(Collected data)

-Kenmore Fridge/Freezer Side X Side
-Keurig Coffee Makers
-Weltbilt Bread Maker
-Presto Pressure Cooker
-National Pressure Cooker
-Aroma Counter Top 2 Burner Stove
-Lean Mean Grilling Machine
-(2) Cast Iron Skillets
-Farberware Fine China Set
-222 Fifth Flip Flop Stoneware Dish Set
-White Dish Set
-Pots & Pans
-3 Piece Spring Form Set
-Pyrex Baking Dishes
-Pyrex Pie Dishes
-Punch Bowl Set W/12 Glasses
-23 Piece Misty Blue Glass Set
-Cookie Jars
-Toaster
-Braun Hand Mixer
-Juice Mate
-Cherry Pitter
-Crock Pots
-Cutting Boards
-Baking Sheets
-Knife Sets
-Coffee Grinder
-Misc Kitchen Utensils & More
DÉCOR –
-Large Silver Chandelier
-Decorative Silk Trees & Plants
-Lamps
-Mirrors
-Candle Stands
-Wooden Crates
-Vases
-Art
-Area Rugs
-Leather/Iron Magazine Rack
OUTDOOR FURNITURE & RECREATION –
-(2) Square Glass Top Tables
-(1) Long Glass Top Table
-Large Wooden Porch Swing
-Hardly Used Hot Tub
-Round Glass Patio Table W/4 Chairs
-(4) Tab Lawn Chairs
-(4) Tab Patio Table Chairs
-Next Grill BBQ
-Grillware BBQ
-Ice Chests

- _What you have to do_: Gather up, from the records above, each line where the word "Dishes" appears.

- _Solution to this task_:
-Pyrex Baking Dishes
-Pyrex Pie Dishes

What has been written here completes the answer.